____ Input for this task

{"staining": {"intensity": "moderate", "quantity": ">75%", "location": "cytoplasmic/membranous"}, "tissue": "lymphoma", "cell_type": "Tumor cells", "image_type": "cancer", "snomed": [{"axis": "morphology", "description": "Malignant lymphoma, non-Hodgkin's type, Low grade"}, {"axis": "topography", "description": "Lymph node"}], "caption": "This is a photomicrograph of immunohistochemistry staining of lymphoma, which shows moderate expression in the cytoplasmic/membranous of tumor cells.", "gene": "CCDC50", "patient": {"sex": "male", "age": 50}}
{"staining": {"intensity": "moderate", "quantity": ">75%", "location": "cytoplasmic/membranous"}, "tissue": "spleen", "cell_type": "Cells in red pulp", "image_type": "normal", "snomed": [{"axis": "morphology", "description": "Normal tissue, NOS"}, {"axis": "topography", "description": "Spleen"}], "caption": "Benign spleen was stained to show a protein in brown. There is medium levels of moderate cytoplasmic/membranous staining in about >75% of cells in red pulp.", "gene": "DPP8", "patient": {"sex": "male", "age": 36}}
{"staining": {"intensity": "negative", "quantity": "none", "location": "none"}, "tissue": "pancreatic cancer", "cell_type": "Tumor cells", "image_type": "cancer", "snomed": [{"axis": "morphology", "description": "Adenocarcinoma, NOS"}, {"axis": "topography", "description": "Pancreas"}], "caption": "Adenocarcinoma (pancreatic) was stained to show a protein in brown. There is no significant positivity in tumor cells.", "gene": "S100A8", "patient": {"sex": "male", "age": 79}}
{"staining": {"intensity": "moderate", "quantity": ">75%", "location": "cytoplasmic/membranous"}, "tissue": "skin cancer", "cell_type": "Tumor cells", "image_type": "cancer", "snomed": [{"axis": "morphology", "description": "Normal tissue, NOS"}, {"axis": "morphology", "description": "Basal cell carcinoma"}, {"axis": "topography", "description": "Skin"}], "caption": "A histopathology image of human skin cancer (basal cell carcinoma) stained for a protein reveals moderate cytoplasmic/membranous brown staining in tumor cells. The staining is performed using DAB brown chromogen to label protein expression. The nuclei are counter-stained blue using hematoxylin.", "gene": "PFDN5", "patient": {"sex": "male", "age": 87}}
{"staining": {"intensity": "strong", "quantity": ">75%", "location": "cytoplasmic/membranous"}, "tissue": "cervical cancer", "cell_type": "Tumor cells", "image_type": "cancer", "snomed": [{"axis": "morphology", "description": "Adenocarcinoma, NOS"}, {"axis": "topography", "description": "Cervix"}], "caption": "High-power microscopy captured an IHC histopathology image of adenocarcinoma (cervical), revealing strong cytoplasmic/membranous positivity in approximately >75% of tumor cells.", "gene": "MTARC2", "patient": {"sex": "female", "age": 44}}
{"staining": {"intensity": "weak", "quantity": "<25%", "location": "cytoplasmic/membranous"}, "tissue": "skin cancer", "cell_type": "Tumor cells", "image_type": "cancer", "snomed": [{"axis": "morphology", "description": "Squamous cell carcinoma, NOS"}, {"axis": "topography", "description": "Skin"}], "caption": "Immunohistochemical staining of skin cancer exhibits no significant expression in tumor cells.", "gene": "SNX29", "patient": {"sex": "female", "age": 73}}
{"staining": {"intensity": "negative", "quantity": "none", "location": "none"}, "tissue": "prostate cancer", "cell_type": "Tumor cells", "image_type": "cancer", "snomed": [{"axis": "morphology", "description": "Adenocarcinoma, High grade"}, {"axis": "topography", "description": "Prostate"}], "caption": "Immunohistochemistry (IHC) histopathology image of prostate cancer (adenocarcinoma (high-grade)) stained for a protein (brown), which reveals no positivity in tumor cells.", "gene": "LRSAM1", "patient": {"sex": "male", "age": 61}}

________

__Your task__
Each and every entry needs to be repeated exactly.

__Response box__
{"staining": {"intensity": "moderate", "quantity": ">75%", "location": "cytoplasmic/membranous"}, "tissue": "lymphoma", "cell_type": "Tumor cells", "image_type": "cancer", "snomed": [{"axis": "morphology", "description": "Malignant lymphoma, non-Hodgkin's type, Low grade"}, {"axis": "topography", "description": "Lymph node"}], "caption": "This is a photomicrograph of immunohistochemistry staining of lymphoma, which shows moderate expression in the cytoplasmic/membranous of tumor cells.", "gene": "CCDC50", "patient": {"sex": "male", "age": 50}}
{"staining": {"intensity": "moderate", "quantity": ">75%", "location": "cytoplasmic/membranous"}, "tissue": "spleen", "cell_type": "Cells in red pulp", "image_type": "normal", "snomed": [{"axis": "morphology", "description": "Normal tissue, NOS"}, {"axis": "topography", "description": "Spleen"}], "caption": "Benign spleen was stained to show a protein in brown. There is medium levels of moderate cytoplasmic/membranous staining in about >75% of cells in red pulp.", "gene": "DPP8", "patient": {"sex": "male", "age": 36}}
{"staining": {"intensity": "negative", "quantity": "none", "location": "none"}, "tissue": "pancreatic cancer", "cell_type": "Tumor cells", "image_type": "cancer", "snomed": [{"axis": "morphology", "description": "Adenocarcinoma, NOS"}, {"axis": "topography", "description": "Pancreas"}], "caption": "Adenocarcinoma (pancreatic) was stained to show a protein in brown. There is no significant positivity in tumor cells.", "gene": "S100A8", "patient": {"sex": "male", "age": 79}}
{"staining": {"intensity": "moderate", "quantity": ">75%", "location": "cytoplasmic/membranous"}, "tissue": "skin cancer", "cell_type": "Tumor cells", "image_type": "cancer", "snomed": [{"axis": "morphology", "description": "Normal tissue, NOS"}, {"axis": "morphology", "description": "Basal cell carcinoma"}, {"axis": "topography", "description": "Skin"}], "caption": "A histopathology image of human skin cancer (basal cell carcinoma) stained for a protein reveals moderate cytoplasmic/membranous brown staining in tumor cells. The staining is performed using DAB brown chromogen to label protein expression. The nuclei are counter-stained blue using hematoxylin.", "gene": "PFDN5", "patient": {"sex": "male", "age": 87}}
{"staining": {"intensity": "strong", "quantity": ">75%", "location": "cytoplasmic/membranous"}, "tissue": "cervical cancer", "cell_type": "Tumor cells", "image_type": "cancer", "snomed": [{"axis": "morphology", "description": "Adenocarcinoma, NOS"}, {"axis": "topography", "description": "Cervix"}], "caption": "High-power microscopy captured an IHC histopathology image of adenocarcinoma (cervical), revealing strong cytoplasmic/membranous positivity in approximately >75% of tumor cells.", "gene": "MTARC2", "patient": {"sex": "female", "age": 44}}
{"staining": {"intensity": "weak", "quantity": "<25%", "location": "cytoplasmic/membranous"}, "tissue": "skin cancer", "cell_type": "Tumor cells", "image_type": "cancer", "snomed": [{"axis": "morphology", "description": "Squamous cell carcinoma, NOS"}, {"axis": "topography", "description": "Skin"}], "caption": "Immunohistochemical staining of skin cancer exhibits no significant expression in tumor cells.", "gene": "SNX29", "patient": {"sex": "female", "age": 73}}
{"staining": {"intensity": "negative", "quantity": "none", "location": "none"}, "tissue": "prostate cancer", "cell_type": "Tumor cells", "image_type": "cancer", "snomed": [{"axis": "morphology", "description": "Adenocarcinoma, High grade"}, {"axis": "topography", "description": "Prostate"}], "caption": "Immunohistochemistry (IHC) histopathology image of prostate cancer (adenocarcinoma (high-grade)) stained for a protein (brown), which reveals no positivity in tumor cells.", "gene": "LRSAM1", "patient": {"sex": "male", "age": 61}}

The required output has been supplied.